Former Bayern, Barca coach Lattek dies at age 80

By Karolos Grohmann

BERLIN (Reuters) - Udo Lattek, the most successful Bundesliga coach of all time and one of a select few managers to win all three major European club competitions, has died at the age of 80.

Lattek, who helped catapult Bayern Munich to the top of European football in the 1970s and coached Borussia Moenchengladbach and Barcelona among others, passed away in a nursing home.

He had suffered a series of strokes had been treated for Parkinson's disease.

"Udo Lattek was not only the most successful coach in Bundesliga history," German Football Association President Wolfgang Niersbach said in a statement on Wednesday.

"Udo Lattek was already during his lifetime a legend and we will miss him."

Lattek holds the record for most Bundesliga titles with eight wins, six with Bayern and two with Gladbach.

Lattek took over Bayern in 1970 after a recommendation from then player Franz Beckenbauer, having no previous club coaching experience but a five-year stint as Germany assistant coach.

He immediately led them to three consecutive league titles, a German Cup and the first of three successive European Cups in 1975.

He took over Moenchengladbach for four years and again enjoyed instant success with two championships and a UEFA Cup achieved through an exciting brand of football.

He moved to Barcelona in 1981 where he won the Cup winners' Cup in 1982 and the King's Cup, completing his triple crown of European titles with three different teams and coaching Argentine great Diego Maradona.

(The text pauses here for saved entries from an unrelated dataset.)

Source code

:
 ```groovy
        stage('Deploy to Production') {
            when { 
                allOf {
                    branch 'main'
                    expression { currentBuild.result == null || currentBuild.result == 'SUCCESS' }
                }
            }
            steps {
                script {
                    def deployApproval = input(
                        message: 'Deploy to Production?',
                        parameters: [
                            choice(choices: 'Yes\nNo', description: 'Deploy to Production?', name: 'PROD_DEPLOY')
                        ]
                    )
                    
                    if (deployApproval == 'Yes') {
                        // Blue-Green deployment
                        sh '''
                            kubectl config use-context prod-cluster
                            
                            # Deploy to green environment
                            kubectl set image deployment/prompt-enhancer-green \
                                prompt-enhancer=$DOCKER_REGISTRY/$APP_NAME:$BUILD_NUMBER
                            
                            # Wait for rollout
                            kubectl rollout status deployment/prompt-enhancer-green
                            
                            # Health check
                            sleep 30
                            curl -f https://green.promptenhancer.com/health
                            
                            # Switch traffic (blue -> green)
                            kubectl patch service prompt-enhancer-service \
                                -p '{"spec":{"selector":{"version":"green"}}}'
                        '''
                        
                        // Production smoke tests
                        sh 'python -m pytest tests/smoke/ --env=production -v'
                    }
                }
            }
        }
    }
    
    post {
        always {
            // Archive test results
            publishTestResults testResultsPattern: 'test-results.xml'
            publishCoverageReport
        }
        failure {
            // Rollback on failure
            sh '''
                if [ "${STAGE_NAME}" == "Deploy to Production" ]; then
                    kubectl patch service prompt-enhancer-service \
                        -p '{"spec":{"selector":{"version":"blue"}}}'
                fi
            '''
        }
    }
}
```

He returned to Bayern in 1983 and went on to win another two league title and two German Cups before stints at Cologne and Schalke 04.

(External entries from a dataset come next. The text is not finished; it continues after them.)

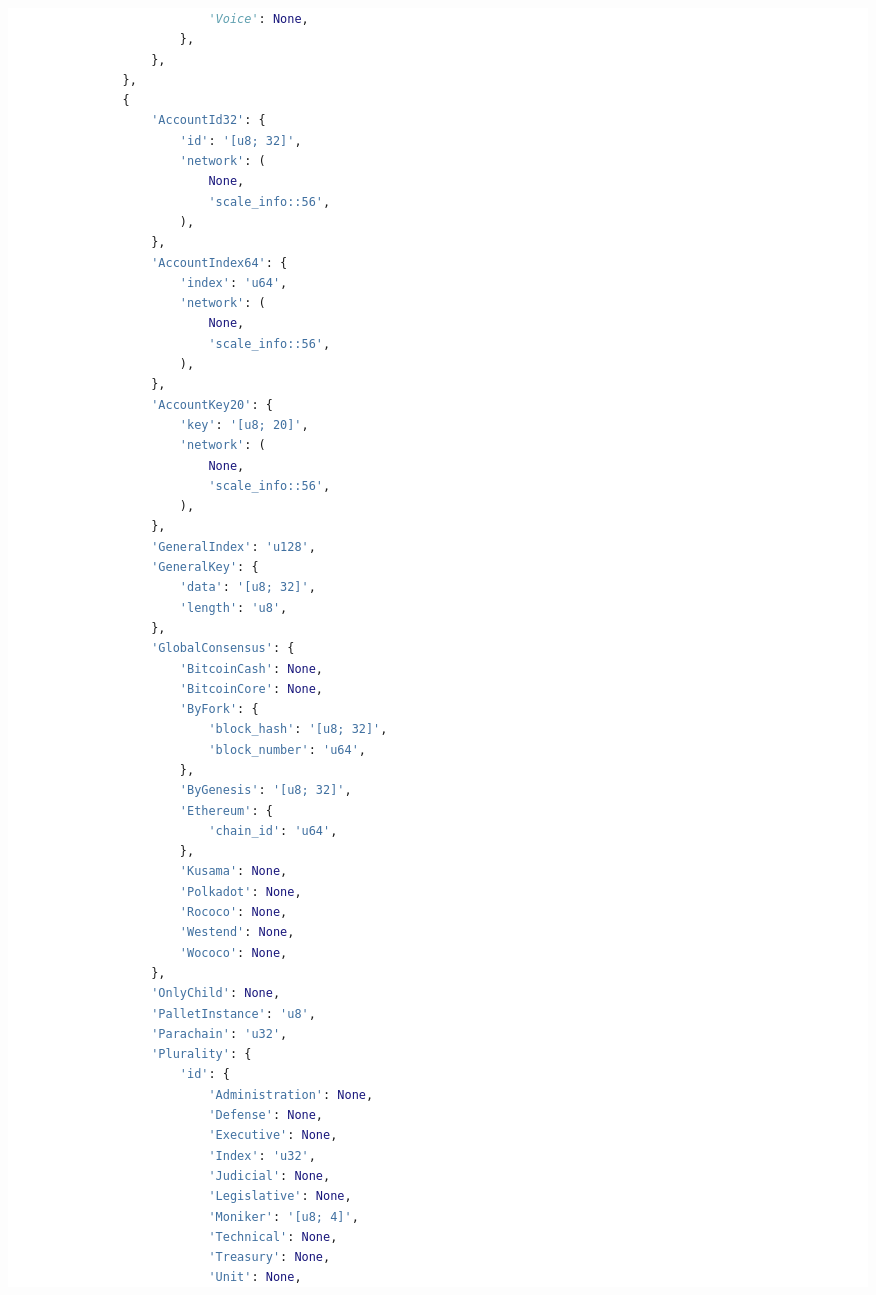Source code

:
 ```python
                            'Voice': None,
                        },
                    },
                },
                {
                    'AccountId32': {
                        'id': '[u8; 32]',
                        'network': (
                            None,
                            'scale_info::56',
                        ),
                    },
                    'AccountIndex64': {
                        'index': 'u64',
                        'network': (
                            None,
                            'scale_info::56',
                        ),
                    },
                    'AccountKey20': {
                        'key': '[u8; 20]',
                        'network': (
                            None,
                            'scale_info::56',
                        ),
                    },
                    'GeneralIndex': 'u128',
                    'GeneralKey': {
                        'data': '[u8; 32]',
                        'length': 'u8',
                    },
                    'GlobalConsensus': {
                        'BitcoinCash': None,
                        'BitcoinCore': None,
                        'ByFork': {
                            'block_hash': '[u8; 32]',
                            'block_number': 'u64',
                        },
                        'ByGenesis': '[u8; 32]',
                        'Ethereum': {
                            'chain_id': 'u64',
                        },
                        'Kusama': None,
                        'Polkadot': None,
                        'Rococo': None,
                        'Westend': None,
                        'Wococo': None,
                    },
                    'OnlyChild': None,
                    'PalletInstance': 'u8',
                    'Parachain': 'u32',
                    'Plurality': {
                        'id': {
                            'Administration': None,
                            'Defense': None,
                            'Executive': None,
                            'Index': 'u32',
                            'Judicial': None,
                            'Legislative': None,
                            'Moniker': '[u8; 4]',
                            'Technical': None,
                            'Treasury': None,
                            'Unit': None,
```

"Udo Lattek was one of the most successful German coaches," said Bayern CEO Karl-Heinz Rummenigge. "For decades he was also one of the big personalities of the sport, nationally and internationally."

"We have lost one of the big men of Bayern Munich, a personal supporter and a friend," Rummenigge said.

Lattek briefly came out of retirement in 2000 to help Dortmund avoid relegation in the last three games of the season.

Outspoken and always with a dry sense of humour in his view of the way the game was played these days, Lattek remained a household name, spending 16 years as a commentator on Germany's popular Sunday morning football show "Doppelpass".